= MATERIAL TO PROCESS =
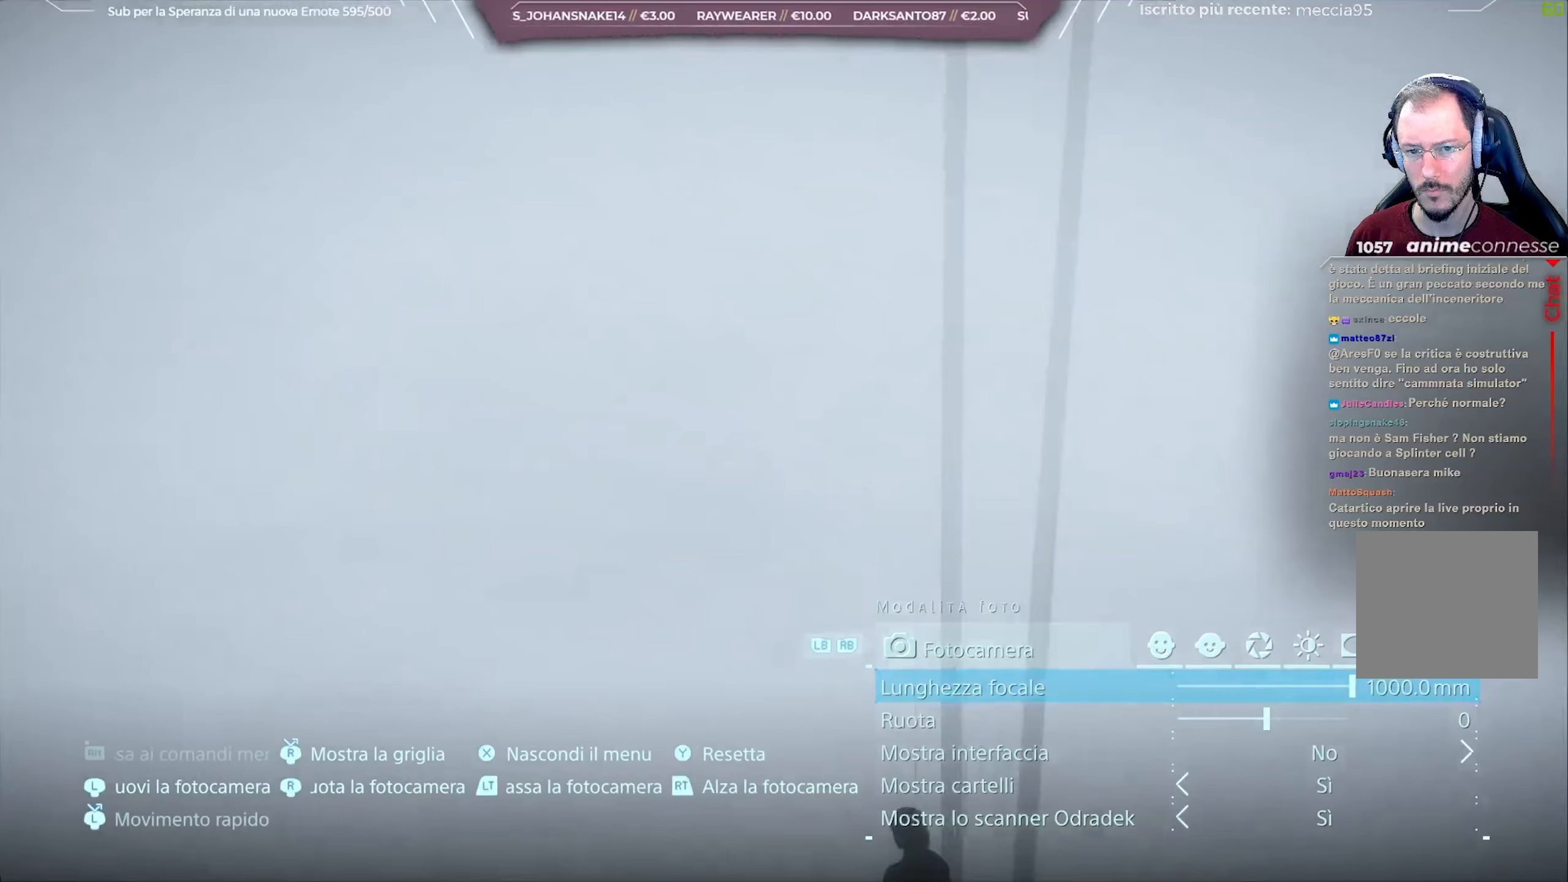
{"buttons": [], "left_stick": "center", "right_stick": "center", "events": [[67, "right_stick", "center"], [283, "right_stick", "down-right"], [317, "DPAD_RIGHT", "up"], [417, "right_stick", "center"]]}
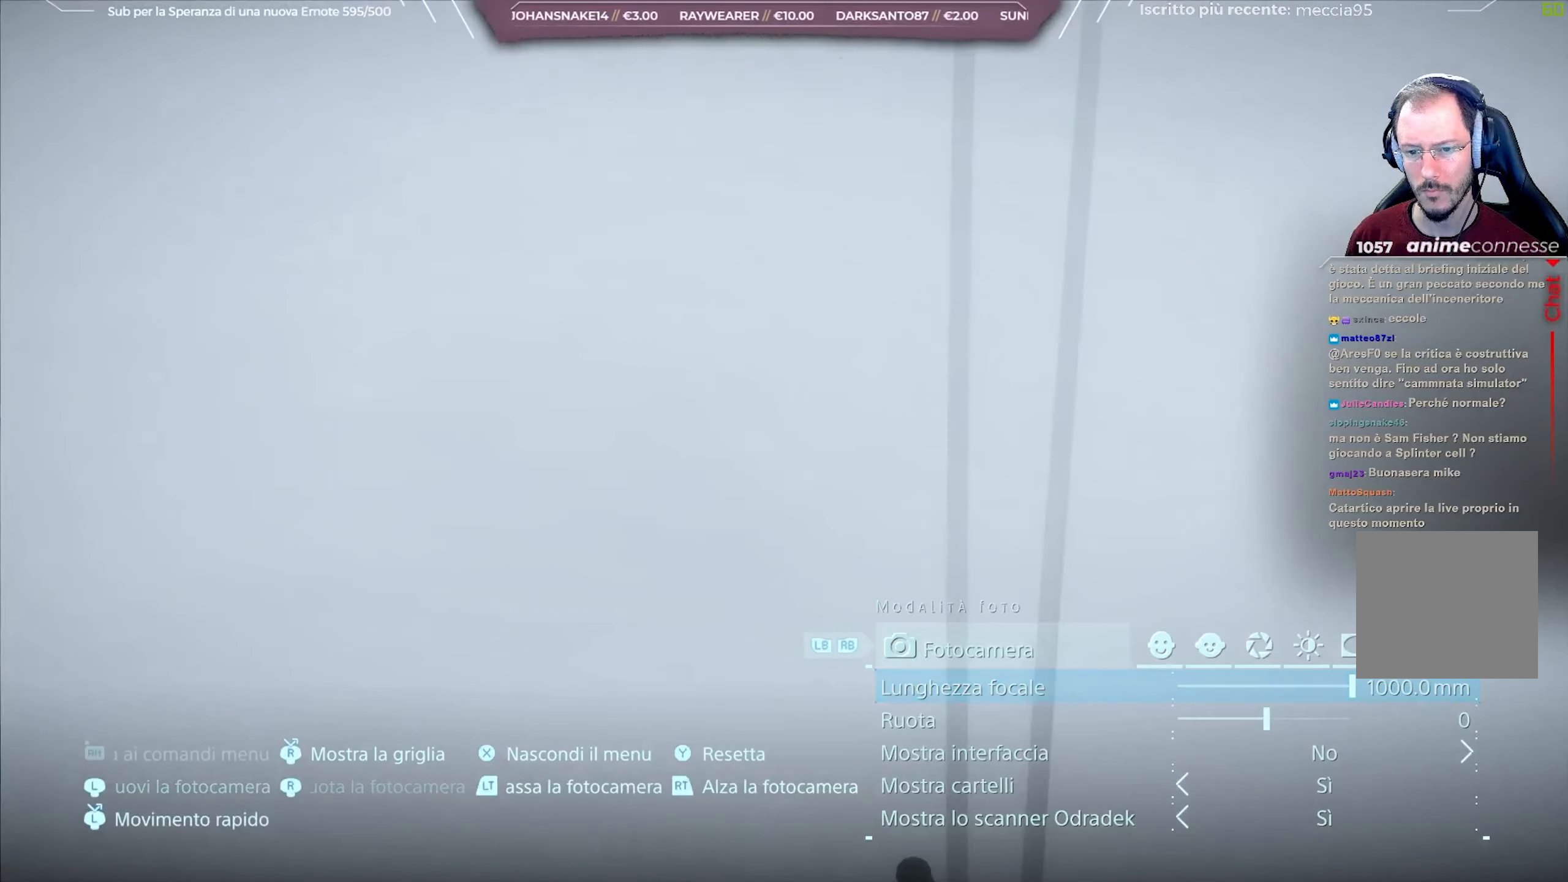
{"buttons": [], "left_stick": "center", "right_stick": "center", "events": [[83, "right_stick", "down"], [283, "right_stick", "center"]]}
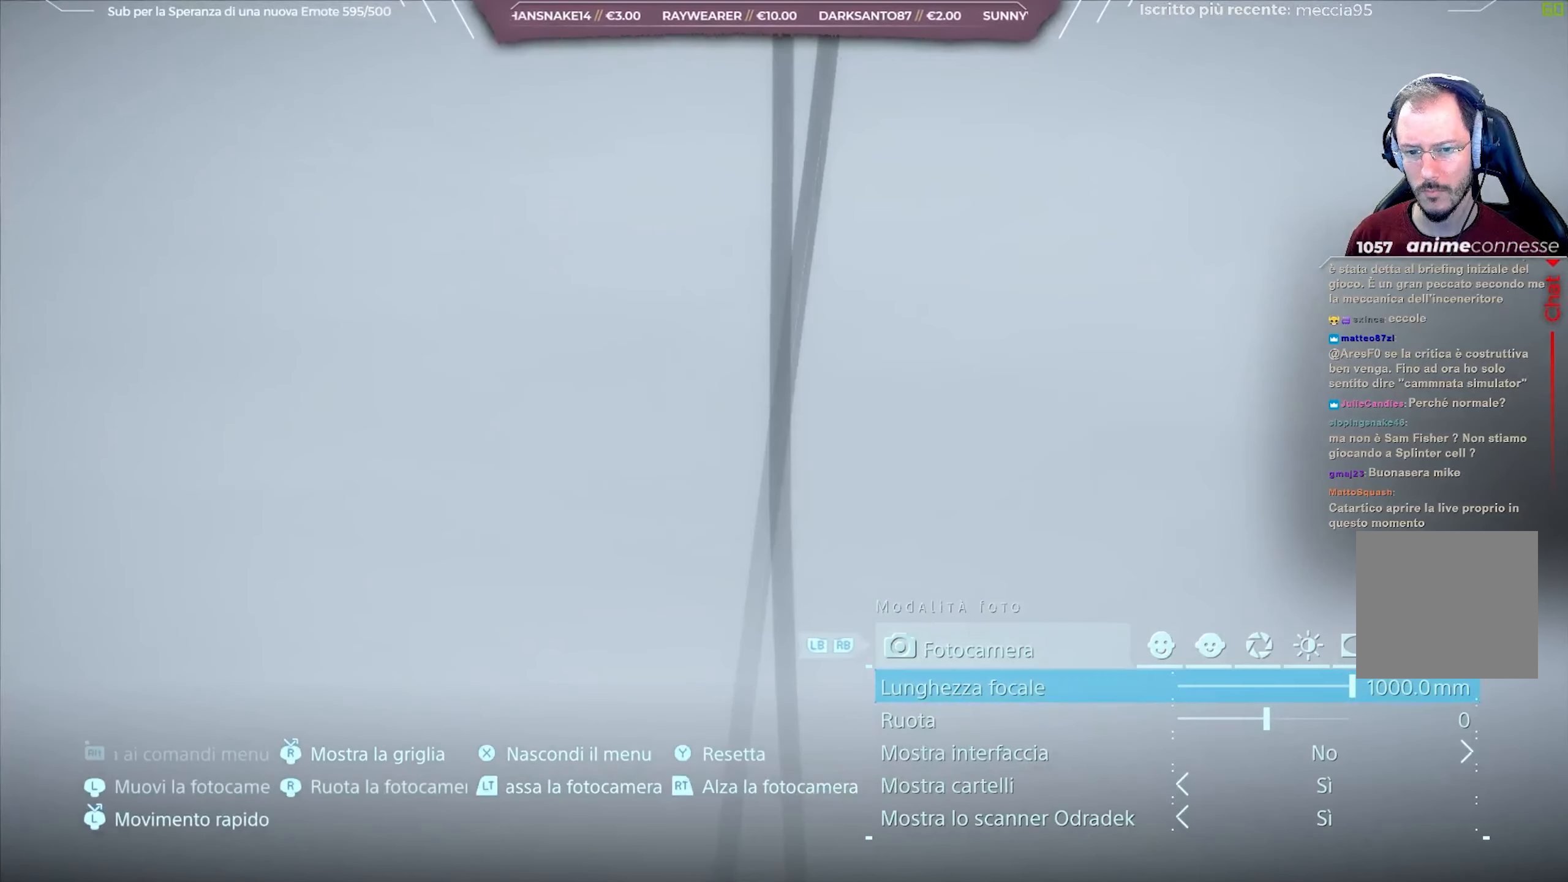
{"buttons": [], "left_stick": "center", "right_stick": "up-left", "events": [[83, "right_stick", "up"], [217, "right_stick", "center"], [367, "right_stick", "up-left"]]}
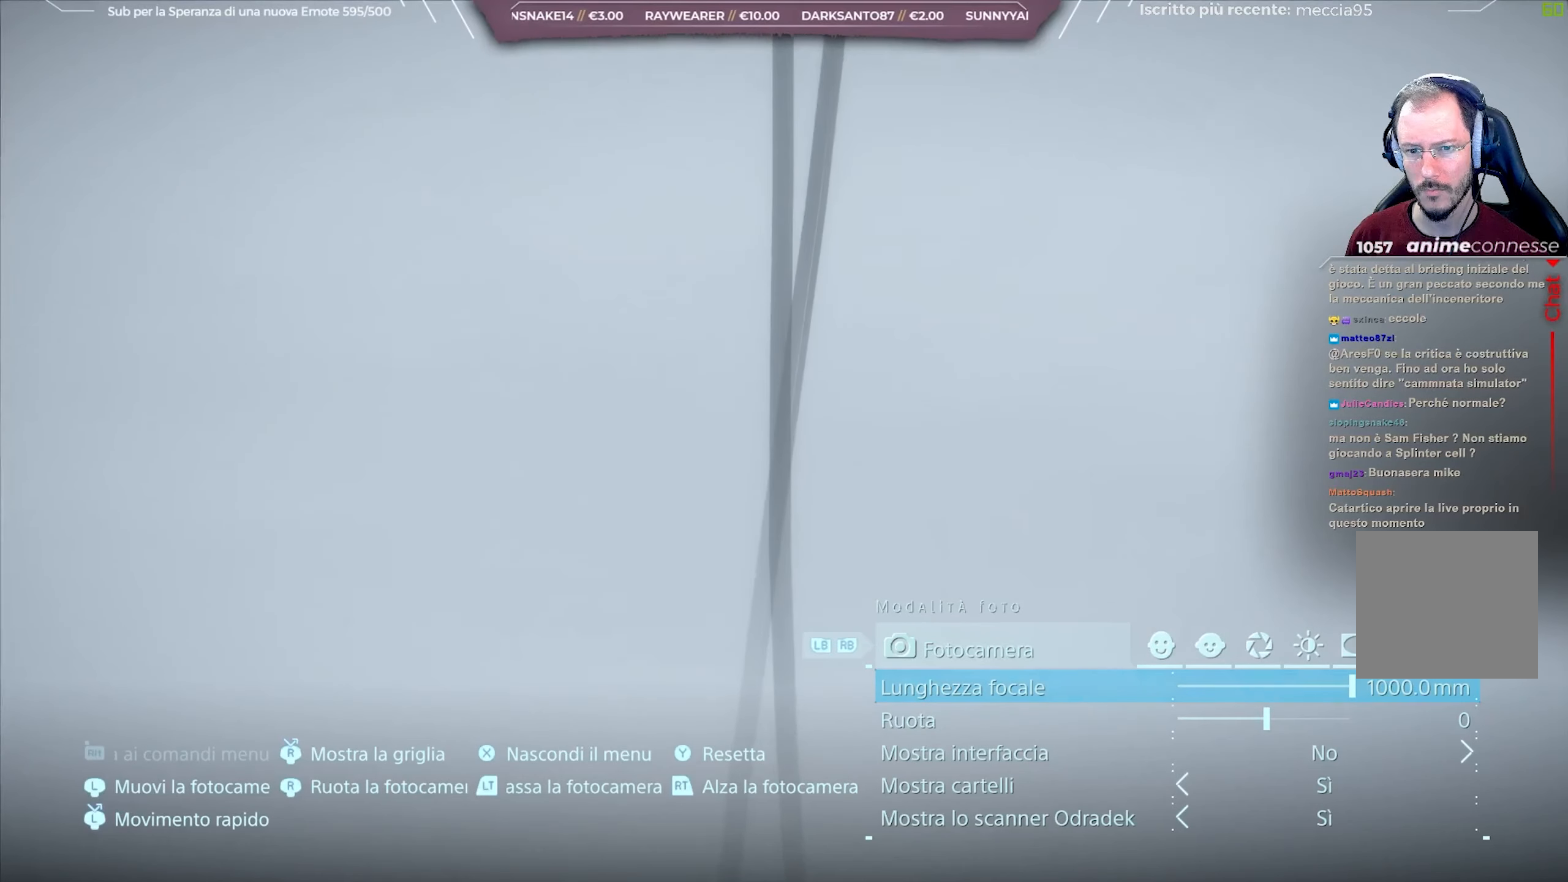
{"buttons": [], "left_stick": "center", "right_stick": "up-left", "events": []}
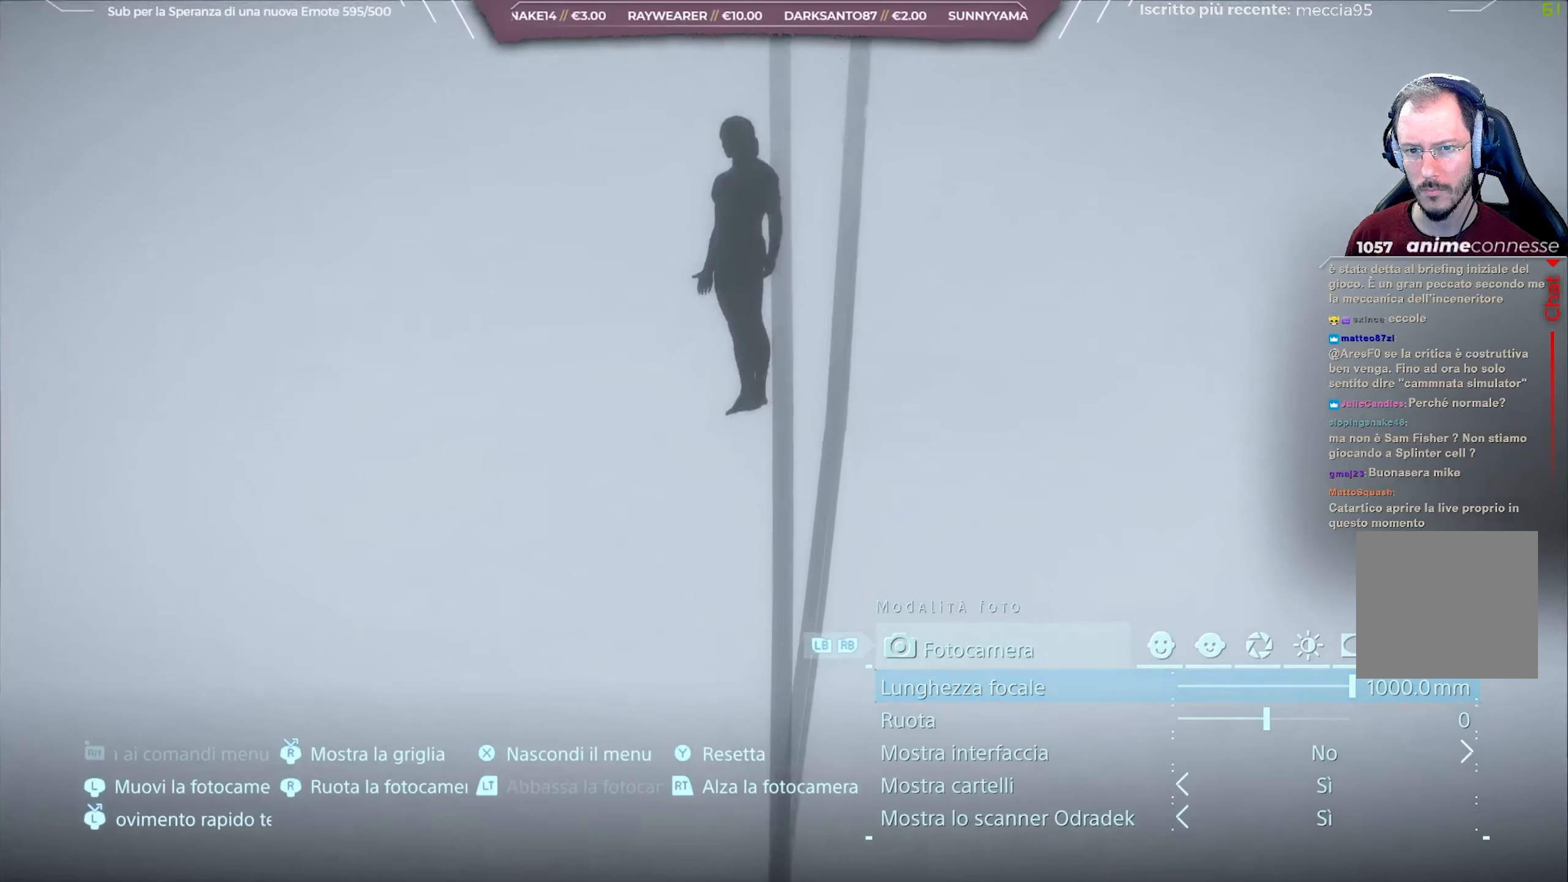
{"buttons": [], "left_stick": "center", "right_stick": "center", "events": [[50, "right_stick", "center"]]}
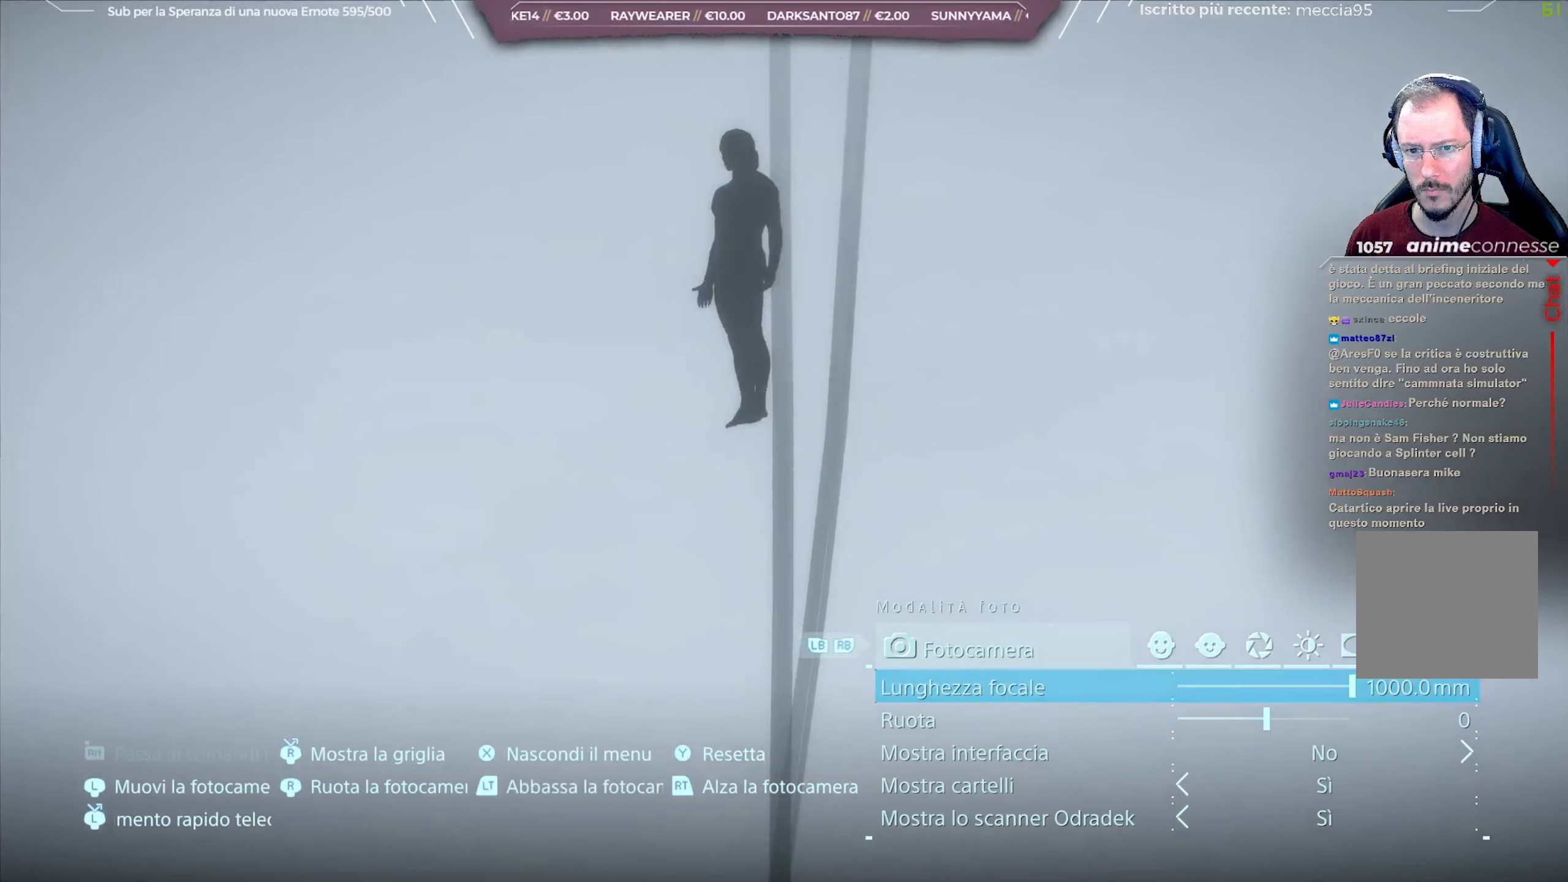
{"buttons": [], "left_stick": "center", "right_stick": "center", "events": []}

= GOAL OF THE EXERCISE =
Please return every record above exactly, but leave out the pictures.

= EXERCISE OUTPUT =
{"buttons": [], "left_stick": "center", "right_stick": "center", "events": [[67, "right_stick", "center"], [283, "right_stick", "down-right"], [317, "DPAD_RIGHT", "up"], [417, "right_stick", "center"]]}
{"buttons": [], "left_stick": "center", "right_stick": "center", "events": [[83, "right_stick", "down"], [283, "right_stick", "center"]]}
{"buttons": [], "left_stick": "center", "right_stick": "up-left", "events": [[83, "right_stick", "up"], [217, "right_stick", "center"], [367, "right_stick", "up-left"]]}
{"buttons": [], "left_stick": "center", "right_stick": "up-left", "events": []}
{"buttons": [], "left_stick": "center", "right_stick": "center", "events": [[50, "right_stick", "center"]]}
{"buttons": [], "left_stick": "center", "right_stick": "center", "events": []}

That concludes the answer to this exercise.